Neuroscientists continue to get better at reading our minds. (Technically they correlate observable brain data to our reported thoughts, but what else could mind reading be?) Here, for example, MIT researchers showcase a non-invasive method of assessing thought using neuromuscular impulses in our faces that activate when we think about particular words. It may someday help people with certain speech difficulties or serve an even broader audience in next generation Google Glass-type devices. We can get much more direct neural information if we connect electrode arrays directly to the brain though such approaches are obviously too invasive to have widespread general uses. The law has yet to wrestle much with government invasion of our minds through new brain technologies (query: can the government force you to use the MIT device above to unlock your smartphone?), but this may change in the future.
In Two Views of First Amendment Thought Privacy, I explored a hypothetical question that could be raised even today. Namely, could the government criminalize card counting at blackjack? Card counters keep track of public information (the other cards played at the table) and engage in some mental computations to turn the odds of winning in their favor. It is already a serious crime in many places to use a device to count cards, but could the state criminalize card counting that just uses your mind?
Basically everyone who plays blackjack engages in some mental computations just to decide whether to hit or stick.

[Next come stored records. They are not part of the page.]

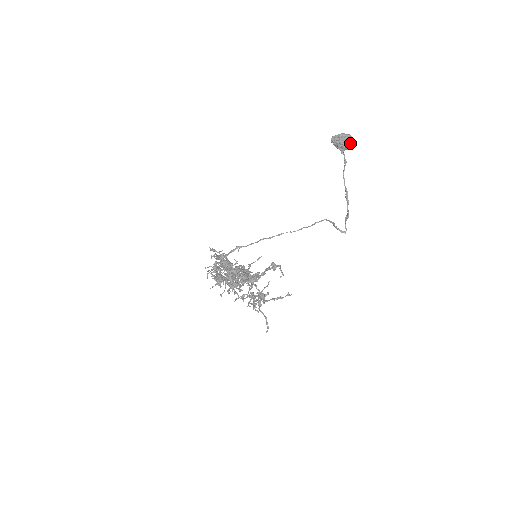
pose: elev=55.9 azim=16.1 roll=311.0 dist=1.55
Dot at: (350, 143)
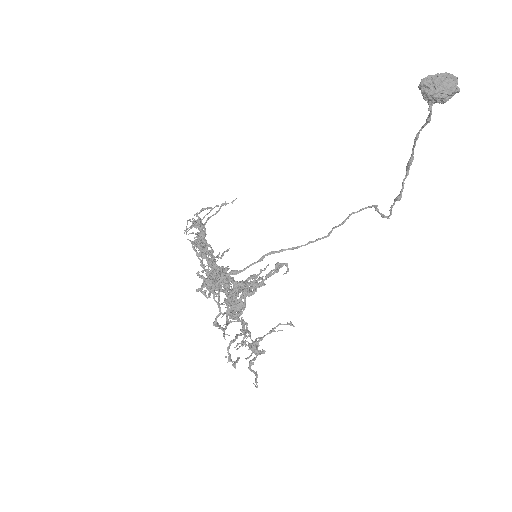
Dot at: (449, 96)
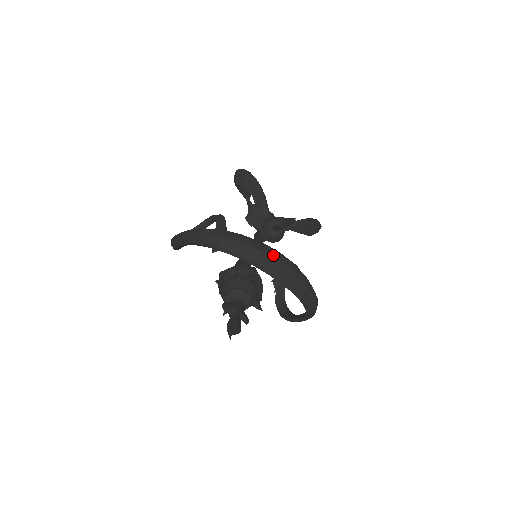
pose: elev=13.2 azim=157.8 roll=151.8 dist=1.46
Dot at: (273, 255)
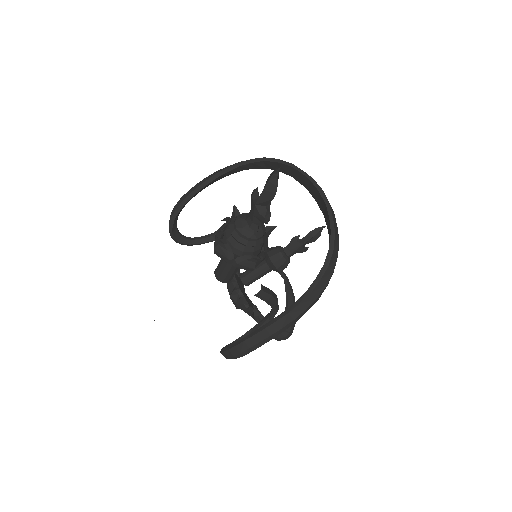
Dot at: occluded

For the state to allow some mental computations but not others seems like what we might call "thought-content discrimination": the state picks certain methods of mental computation to permit and some to prohibit. When I asked law professors at several faculty workshops whether the First Amendment would prohibit the state from criminalizing card counting, hands were split about evenly.
In the paper, I present the case that card counting might be protected by the First Amendment, though I don't purport to do more than show the argument's plausibility. I realize that it's an uphill battle because there is little case law testing what thought protections, if any, the Amendment has outside of contexts that also include expression. Hence the two views of First Amendment Thought Privacy: (1) The Amendment protects freedom of thought itself (what I call the independent view), or (2) it only protects freedom of thought when linked to expression (what I call the intertwined view). Existing case law does little to distinguish the two views but the answer may have implications for the privacy of card counting (where the activity is not obviously expressive) and implications more broadly for the future as brain-related technologies improve.
(Originally posted at Prawfsblawg where I am guest blogging for a month.)